Kalo tidak memberi amplop takut tidak sopan

By tris123

Barusan saya baca berita bahwa Fraksi PKS sejak th 2005 sudah mengembalikan uang gratifikasi ke KPK sebesar 1.9 M. Uang itu dari berbagai sumber, salah satunya amplop yang diperoleh saat kunjungan ke daerah.

Memang kalo semua pada jujur, setiap kunjungan pejabat ke daerah, atau ke instansi, atau bahkan bejabat rendahan ke instansi bawahannya pasti dapat amplop. Contoh kepala dinas datang ke suatu sekolah, pasti sekolah itu menjamu dan pulangnya sekolah tsb. memberi amplop. Pejabat dari kementerian BUMN misalnya datang ke kantor salah satu BUMN, pasti ada jamuan dan pulangnya ada amplop yang diselipkan pada apalah, mungkin brosur perusahaan itu atau company profile dsb.

Pada dasarnya pihak yang dikunjungi akan merasa tidak sopan. Itu minimal. Ada juga yang takut dicopot, atau supaya naik pangkat atau biar diperhatikan dan berbagai macam alasan yang tidak jelas.

Sebetulnya semenjak ada undang2 anti korupsi pemberian semacam itu dilarang dan ada sangsinya, bahkan sebelumnya juga sudah ada. Baik yang sifatnya hanya sekedar menjaga kesopanan sampai yang punya muatan politis.

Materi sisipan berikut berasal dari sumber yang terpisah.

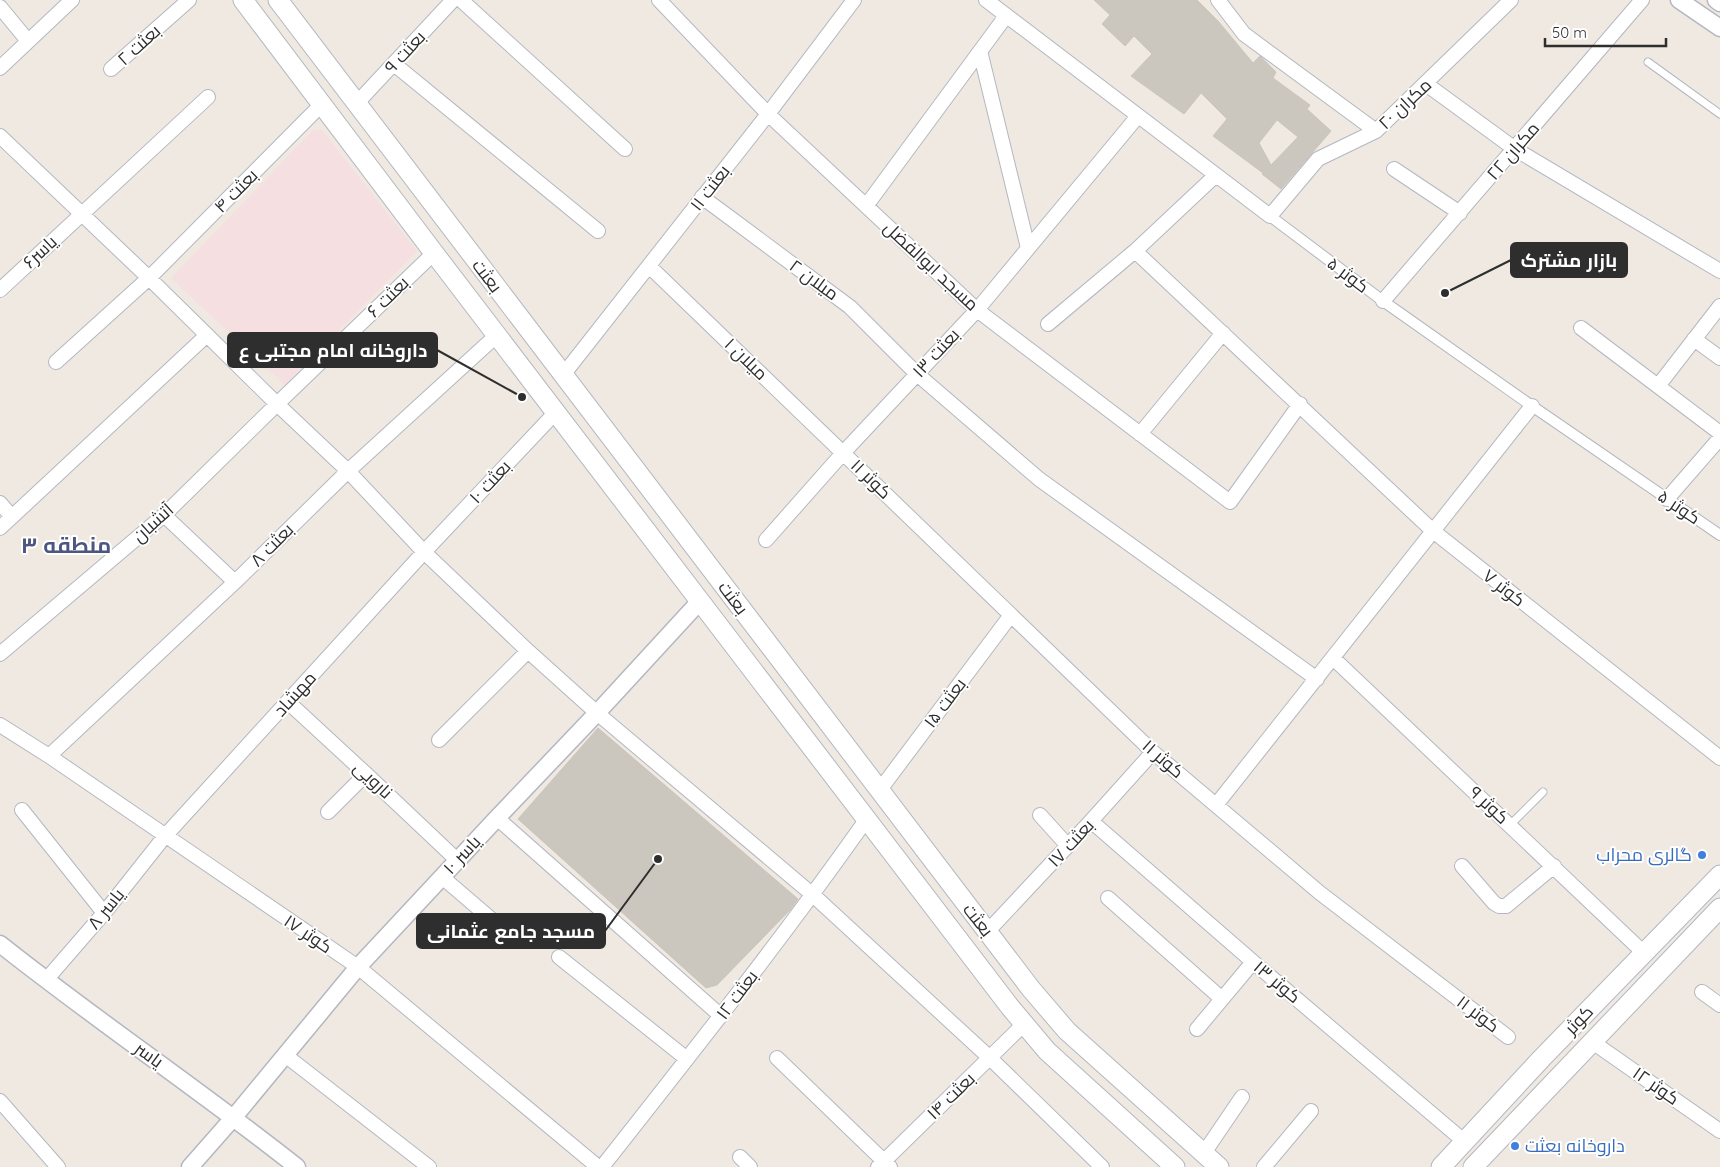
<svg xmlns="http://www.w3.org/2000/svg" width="1720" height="1167" font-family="Quicksand,Cairo,sans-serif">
  <rect width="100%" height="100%" fill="#efe9e1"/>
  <!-- medical -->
  <path fill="#f5dfe0" d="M313,130H322L417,251L285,385L171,278Z"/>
  <!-- building -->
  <path fill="#cbc7bf" stroke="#cbc5ba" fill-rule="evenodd" d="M1094,0H1197L1218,21L1253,63L1260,56L1276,72L1273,78L1310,105L1307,109L1331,131L1281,189L1262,174L1263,173L1213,136L1227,119L1201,93L1184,114L1131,76L1152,54L1134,36L1125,46L1102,24L1110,15ZM1277,120L1298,137L1271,165L1259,143Z
    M598,728L798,899L790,910L717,985L706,988L518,819Z"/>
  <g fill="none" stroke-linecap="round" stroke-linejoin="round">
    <!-- service casing -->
    <g stroke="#b4b7c1" stroke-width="9">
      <path id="service" d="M1648,62L1720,114
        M1510,825L1543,792"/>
    </g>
    <!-- pedestrian casing -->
    <g stroke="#b4b7c1" stroke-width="12">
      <path id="pedestrian" d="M1270,216L1383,301L1532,406L1720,535"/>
    </g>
    <!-- minor casing -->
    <g stroke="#b4b7c1" stroke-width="16">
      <path id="minor" d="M461,0L625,149
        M659,0L768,114L977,310L1230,502L1300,404
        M986,0L1270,216L1318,159L1376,131L1511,0
        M1218,0L1244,34L1376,131
        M0,7L28,41
        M980,51L1028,248
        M394,64L598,231
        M0,68L72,0
        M111,69L189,0
        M1426,84L1515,149L1720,271
        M356,104L453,0
        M0,136L149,278L277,404L348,471L424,552L528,651L597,713L813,895L990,1058L1102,1167
        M1394,169L1460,213
        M702,197L850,307L917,374L1039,479L1317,679
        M866,206L1006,16
        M1135,251L1433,531L1720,758
        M649,266L1153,752L1320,893L1508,1037
        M0,290L208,97
        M1383,301L1642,0
        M1048,324L1135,251L1216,175
        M1581,328L1720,433
        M1694,339L1720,358
        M56,362L149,278L322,104
        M563,375L768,114L854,0
        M1658,386L1720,306
        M1140,434L1223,333
        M1667,499L1720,438
        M0,503L12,517
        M164,515L235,582
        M0,528L207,335
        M766,540L843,453L977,310L1138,116
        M0,654L164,515L277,404L434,253
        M1333,658L1644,953
        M288,702L366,774L457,860
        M0,725L49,756L358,967L598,1167
        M439,740L528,651
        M49,756L235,582L348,471L497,335
        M879,791L1011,615
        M1216,805L1532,406
        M22,810L104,913
        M328,812L366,774
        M1040,815L1068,846
        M497,818L721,1016
        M1091,821L1259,967L1465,1142
        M1462,866L1494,903L1499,906H1506L1554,866
        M442,877L498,925
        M1108,898L1222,999
        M987,932L1091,821L1153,752
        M559,957L687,1059
        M46,980L104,913L165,836L424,552L556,412
        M1702,992L1720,1005
        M1197,1029L1253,962
        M1591,1041L1720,1131
        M285,1055L429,1167
        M777,1058L890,1167
        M0,1101L58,1167
        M1204,1153L1242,1097
        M740,1157L750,1167
        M602,1167C692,1053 782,939 866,820
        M878,1167L1024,1024
        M1264,1167L1311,1111"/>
    </g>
    <!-- tertiary casing -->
    <g stroke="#b4b7c1" stroke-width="19">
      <path id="tertiary" d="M1679,0L1720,28
        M1716,0L1720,3
        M0,944C97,1021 200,1090 297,1167
        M190,1167L234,1117L358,967L497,818L597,713L700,601"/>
    </g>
    <!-- secondary casing -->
    <g stroke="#b4b7c1" stroke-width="21">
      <path id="secondary" d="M243,0L434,253L1010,1007L1047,1051L1175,1167
        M278,0L1031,989L1067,1031L1219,1167
        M1441,1167L1541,1059L1720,875
        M1473,1167L1720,908"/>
    </g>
    <!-- service -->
    <use href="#service" stroke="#fff" stroke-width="7"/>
    <!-- pedestrian -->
    <use href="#pedestrian" stroke="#fff" stroke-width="10"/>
    <!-- minor -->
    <use href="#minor" stroke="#fff" stroke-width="14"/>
    <!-- tertiary -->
    <use href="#tertiary" stroke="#fff" stroke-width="16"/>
    <!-- secondary -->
    <use href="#secondary" stroke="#fff" stroke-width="19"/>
  </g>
  <!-- markers -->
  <g fill="#3f7fe0" stroke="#fff" stroke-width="2">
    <circle cx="1702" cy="855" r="5"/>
    <circle cx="1515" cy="1146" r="5"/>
  </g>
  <g text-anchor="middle" stroke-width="4" stroke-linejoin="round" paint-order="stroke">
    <!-- street labels -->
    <g font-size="18" fill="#2e2e2e" stroke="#fff">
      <text transform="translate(139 45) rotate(-42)" y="6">بعثت ۲</text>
      <text transform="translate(405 52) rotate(-47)" y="6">بعثت ۹</text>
      <text transform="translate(1405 104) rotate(-43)" y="6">مکران ۲۰</text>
      <text transform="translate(1513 151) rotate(-49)" y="6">مکران ۲۲</text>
      <text transform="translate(710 188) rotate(-52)" y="6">بعثت ۱۱</text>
      <text transform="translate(236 191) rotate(-45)" y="6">بعثت ۴</text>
      <text transform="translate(40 252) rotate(-43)" y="6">یاسر۶</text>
      <text transform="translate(931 266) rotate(43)" y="6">مسجد ابوالفضل</text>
      <text transform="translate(1348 275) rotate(37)" y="6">کوثر ۵</text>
      <text transform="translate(487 276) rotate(53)" y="6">بعثت</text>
      <text transform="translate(814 280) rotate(36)" y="6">میلان ۲</text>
      <text transform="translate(388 297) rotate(-44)" y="6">بعثت ۶</text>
      <text transform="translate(936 353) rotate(-47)" y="6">بعثت ۱۳</text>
      <text transform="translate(746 359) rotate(44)" y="6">میلان ۱</text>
      <text transform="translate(871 479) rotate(44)" y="6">کوثر ۱۱</text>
      <text transform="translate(490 482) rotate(-47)" y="6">بعثت ۱۰</text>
      <text transform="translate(1679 507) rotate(34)" y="6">کوثر ۵</text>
      <text transform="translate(153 523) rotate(-42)" y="6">آتشبان</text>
      <text transform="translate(272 545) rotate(-45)" y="6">بعثت ۸</text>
      <text transform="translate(1504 588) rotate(38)" y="6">کوثر ۷</text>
      <text transform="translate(733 598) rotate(53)" y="6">بعثت</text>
      <text transform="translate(295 694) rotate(-48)" y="6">مهشاد</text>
      <text transform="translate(945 703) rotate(-53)" y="6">بعثت ۱۵</text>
      <text transform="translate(1163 759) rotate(41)" y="6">کوثر ۱۱</text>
      <text transform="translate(373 780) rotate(43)" y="6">نارویی</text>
      <text transform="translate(1489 805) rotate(43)" y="6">کوثر ۹</text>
      <text transform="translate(1071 843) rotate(-47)" y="6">بعثت ۱۷</text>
      <text transform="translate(462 855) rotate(-47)" y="6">یاسر ۱۰</text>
      <text transform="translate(106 909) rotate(-51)" y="6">یاسر ۸</text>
      <text transform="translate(978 920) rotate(52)" y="6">بعثت</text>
      <text transform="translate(308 934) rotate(34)" y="6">کوثر ۱۷</text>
      <text transform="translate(1277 982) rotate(40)" y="6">کوثر ۱۳</text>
      <text transform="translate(737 995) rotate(-53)" y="6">بعثت ۱۲</text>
      <text transform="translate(1478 1014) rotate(37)" y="6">کوثر ۱۱</text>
      <text transform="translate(1579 1020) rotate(-46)" y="6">کوثر</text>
      <text transform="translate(149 1055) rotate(36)" y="6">یاسر</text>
      <text transform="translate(1656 1086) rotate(35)" y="6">کوثر ۱۲</text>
      <text transform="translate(951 1096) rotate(-44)" y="6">بعثت ۱۴</text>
    </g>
    <!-- shop labels -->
    <g font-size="18" fill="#366cbe" stroke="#fff" text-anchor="end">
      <text x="1692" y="861">گالری محراب</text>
      <text x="1525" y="1152" text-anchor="start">داروخانه بعثت</text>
    </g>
    <!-- district labels -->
    <g font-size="22" font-weight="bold" fill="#4d5680" stroke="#fff">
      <text x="66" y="553">منطقه ۳</text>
    </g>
  </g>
  <!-- callouts -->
  <path fill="none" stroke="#2e2e2e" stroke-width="2" d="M1445 293L1511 260M522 397L437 350M658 859L605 931"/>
  <g fill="#2e2e2e" stroke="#fff" stroke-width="2">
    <circle cx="1445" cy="293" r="5"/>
    <circle cx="522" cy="397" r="5"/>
    <circle cx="658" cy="859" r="5"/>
  </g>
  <g fill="#2e2e2e" stroke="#2e2e2e" stroke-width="2">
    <rect x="1511" y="243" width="116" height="34" rx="5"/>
    <rect x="228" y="333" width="209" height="34" rx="5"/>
    <rect x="417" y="914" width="188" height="34" rx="5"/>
  </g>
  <g font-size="19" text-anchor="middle" font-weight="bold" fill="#fff">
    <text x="1569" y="267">بازار مشترک</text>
    <text x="333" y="357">داروخانه امام مجتبی ع</text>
    <text x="511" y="938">مسجد جامع عثمانی</text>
  </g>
  <!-- scale -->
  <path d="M1545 38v8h121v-8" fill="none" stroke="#2e2e2e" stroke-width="2.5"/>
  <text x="1552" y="38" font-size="15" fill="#2e2e2e" stroke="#ffffff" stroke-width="4" paint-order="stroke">50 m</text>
</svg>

Untuk memberantas hal semacam ini harus ada KONSENSUS NASIONAL berupa IKRAR NASIONAL bahwa tidak lagi ada pemberian amplop dan semacamnya pada setiap kunjungan pejabat/petinggi/apapun baik dari instansi apapun dan manapun. Harus ada konsesus nasional yang merubah paradigma bahwa kalau tidak memberi itu tidak sopan, menjadi kalau memberi itu TIDAK SOPAN. Jadi yang sopan itu yang tidak memberi.

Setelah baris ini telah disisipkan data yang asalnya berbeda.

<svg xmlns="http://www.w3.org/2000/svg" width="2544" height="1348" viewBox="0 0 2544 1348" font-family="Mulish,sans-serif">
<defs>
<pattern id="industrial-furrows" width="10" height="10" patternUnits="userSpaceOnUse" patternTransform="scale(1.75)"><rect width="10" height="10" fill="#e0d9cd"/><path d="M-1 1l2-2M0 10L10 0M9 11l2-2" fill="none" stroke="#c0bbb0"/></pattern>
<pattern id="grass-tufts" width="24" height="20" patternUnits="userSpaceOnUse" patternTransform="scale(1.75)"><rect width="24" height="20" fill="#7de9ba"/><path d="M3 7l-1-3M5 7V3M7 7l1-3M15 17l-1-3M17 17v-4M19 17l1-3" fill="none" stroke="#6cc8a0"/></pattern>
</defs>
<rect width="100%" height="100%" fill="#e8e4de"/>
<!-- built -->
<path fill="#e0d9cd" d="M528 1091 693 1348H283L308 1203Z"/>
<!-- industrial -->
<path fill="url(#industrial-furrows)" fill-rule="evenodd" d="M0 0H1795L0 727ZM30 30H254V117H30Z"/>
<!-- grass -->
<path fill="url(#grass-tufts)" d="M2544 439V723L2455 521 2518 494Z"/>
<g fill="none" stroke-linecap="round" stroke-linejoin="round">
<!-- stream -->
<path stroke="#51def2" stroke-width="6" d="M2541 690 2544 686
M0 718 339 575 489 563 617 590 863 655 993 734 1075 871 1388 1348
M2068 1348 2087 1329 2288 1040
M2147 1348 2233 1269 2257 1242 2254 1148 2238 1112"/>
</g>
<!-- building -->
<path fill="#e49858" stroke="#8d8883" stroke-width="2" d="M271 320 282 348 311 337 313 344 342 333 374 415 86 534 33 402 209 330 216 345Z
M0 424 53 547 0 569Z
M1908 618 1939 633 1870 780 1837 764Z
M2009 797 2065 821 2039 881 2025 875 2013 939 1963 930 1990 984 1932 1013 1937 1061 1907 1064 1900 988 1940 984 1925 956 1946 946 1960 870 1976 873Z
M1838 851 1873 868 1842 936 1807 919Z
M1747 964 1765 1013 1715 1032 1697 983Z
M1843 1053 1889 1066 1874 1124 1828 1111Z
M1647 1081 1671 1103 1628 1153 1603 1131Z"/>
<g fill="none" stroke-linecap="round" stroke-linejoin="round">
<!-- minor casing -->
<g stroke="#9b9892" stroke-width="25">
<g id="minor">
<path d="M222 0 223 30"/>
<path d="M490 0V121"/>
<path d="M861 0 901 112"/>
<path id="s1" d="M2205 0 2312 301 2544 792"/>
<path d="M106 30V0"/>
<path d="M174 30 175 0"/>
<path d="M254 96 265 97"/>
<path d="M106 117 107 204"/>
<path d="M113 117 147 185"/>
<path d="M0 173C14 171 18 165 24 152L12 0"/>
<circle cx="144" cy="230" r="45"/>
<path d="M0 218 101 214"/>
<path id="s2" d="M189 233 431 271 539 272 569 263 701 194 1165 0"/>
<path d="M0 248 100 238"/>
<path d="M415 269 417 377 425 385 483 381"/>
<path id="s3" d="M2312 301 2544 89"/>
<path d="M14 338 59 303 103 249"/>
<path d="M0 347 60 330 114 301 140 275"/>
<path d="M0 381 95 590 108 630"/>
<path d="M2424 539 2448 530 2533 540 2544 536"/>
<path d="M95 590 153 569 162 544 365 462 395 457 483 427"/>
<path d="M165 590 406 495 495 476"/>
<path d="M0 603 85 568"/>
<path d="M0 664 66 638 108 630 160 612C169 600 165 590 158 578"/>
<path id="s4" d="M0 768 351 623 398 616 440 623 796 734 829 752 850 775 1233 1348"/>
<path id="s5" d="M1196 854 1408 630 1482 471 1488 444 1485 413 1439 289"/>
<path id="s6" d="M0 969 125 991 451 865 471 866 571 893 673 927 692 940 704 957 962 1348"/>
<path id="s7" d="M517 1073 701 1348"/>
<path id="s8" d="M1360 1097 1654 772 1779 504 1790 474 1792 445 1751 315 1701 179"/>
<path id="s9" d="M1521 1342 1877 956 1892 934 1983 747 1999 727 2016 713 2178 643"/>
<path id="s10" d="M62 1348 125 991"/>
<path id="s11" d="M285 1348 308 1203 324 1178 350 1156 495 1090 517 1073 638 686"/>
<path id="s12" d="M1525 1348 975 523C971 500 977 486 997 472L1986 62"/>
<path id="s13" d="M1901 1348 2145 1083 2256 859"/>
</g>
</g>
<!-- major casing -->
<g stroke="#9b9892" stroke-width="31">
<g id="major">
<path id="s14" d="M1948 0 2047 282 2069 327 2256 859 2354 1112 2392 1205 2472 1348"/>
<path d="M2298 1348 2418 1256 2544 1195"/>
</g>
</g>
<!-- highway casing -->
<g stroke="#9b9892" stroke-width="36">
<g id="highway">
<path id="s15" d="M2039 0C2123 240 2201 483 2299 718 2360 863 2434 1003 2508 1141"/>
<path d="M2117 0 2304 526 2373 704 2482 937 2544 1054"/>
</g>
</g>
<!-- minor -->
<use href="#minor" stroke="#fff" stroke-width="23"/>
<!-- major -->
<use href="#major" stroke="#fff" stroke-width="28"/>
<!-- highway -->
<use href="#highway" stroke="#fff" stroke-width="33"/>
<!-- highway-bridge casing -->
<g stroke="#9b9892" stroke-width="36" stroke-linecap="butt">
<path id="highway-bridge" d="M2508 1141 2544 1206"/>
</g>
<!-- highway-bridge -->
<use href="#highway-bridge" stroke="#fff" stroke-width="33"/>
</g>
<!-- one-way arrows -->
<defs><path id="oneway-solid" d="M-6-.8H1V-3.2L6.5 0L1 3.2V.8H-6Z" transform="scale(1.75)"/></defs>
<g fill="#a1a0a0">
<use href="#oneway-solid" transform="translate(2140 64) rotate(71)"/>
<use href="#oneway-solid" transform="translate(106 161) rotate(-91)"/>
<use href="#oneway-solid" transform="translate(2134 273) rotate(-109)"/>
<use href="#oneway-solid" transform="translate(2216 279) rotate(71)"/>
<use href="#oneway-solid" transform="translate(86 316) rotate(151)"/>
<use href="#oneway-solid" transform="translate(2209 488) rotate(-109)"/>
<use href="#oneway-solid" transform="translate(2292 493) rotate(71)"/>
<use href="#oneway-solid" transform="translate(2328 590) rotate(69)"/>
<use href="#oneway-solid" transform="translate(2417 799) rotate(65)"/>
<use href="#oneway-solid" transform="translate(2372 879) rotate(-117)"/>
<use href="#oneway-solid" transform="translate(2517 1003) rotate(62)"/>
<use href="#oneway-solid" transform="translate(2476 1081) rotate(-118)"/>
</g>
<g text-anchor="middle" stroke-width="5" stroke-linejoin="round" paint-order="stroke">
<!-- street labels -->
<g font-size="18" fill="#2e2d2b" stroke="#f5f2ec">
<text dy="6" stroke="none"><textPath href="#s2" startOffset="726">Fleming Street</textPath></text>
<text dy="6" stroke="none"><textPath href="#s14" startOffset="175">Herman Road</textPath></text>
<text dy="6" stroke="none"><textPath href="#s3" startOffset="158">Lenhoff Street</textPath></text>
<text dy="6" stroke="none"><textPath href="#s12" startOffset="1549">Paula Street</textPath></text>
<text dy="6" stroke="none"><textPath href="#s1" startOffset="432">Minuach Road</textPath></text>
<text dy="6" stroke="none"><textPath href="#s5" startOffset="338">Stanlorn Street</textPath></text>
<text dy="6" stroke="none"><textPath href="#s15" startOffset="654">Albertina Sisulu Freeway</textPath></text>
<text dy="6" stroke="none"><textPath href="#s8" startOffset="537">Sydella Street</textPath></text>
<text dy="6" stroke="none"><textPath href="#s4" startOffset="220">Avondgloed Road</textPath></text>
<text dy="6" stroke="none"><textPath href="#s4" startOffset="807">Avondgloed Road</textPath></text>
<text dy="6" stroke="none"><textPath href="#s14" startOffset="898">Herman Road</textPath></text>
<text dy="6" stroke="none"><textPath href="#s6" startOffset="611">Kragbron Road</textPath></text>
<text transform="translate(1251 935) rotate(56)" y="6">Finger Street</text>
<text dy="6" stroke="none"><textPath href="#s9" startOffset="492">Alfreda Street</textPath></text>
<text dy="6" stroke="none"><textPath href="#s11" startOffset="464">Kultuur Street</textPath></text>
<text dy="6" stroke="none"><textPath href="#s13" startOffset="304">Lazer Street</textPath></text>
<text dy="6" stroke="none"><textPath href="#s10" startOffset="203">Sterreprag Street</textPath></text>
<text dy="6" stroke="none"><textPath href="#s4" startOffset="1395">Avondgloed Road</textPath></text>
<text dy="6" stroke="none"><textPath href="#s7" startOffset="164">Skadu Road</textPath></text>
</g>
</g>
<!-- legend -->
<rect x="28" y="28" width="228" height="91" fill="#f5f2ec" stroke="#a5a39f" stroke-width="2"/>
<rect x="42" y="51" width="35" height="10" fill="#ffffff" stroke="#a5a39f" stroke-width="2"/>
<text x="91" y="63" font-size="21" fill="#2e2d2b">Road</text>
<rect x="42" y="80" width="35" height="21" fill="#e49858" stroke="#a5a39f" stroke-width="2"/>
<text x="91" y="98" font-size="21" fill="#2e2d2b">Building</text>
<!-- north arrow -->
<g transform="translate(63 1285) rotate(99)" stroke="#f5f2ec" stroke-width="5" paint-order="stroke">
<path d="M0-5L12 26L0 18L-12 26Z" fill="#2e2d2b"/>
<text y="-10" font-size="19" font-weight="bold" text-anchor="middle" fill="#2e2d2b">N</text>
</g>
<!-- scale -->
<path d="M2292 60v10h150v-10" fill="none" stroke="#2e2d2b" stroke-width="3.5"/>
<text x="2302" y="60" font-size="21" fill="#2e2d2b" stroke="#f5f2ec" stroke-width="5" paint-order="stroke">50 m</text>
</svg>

Hal ini harus dilakukan oleh semua instansi, dan tentu saja dimulai dari yang paling atas.

Keberhasilan KPK memberantas korupsi adalah bukan banyaknya pejabat yang masuk penjara, tetapi semakin sulit mencari pejabat yang bisa dipenjara, tentu saja bukan karena semakin lihainya sembunyi, tetapi memang tidak ada yang korupsi.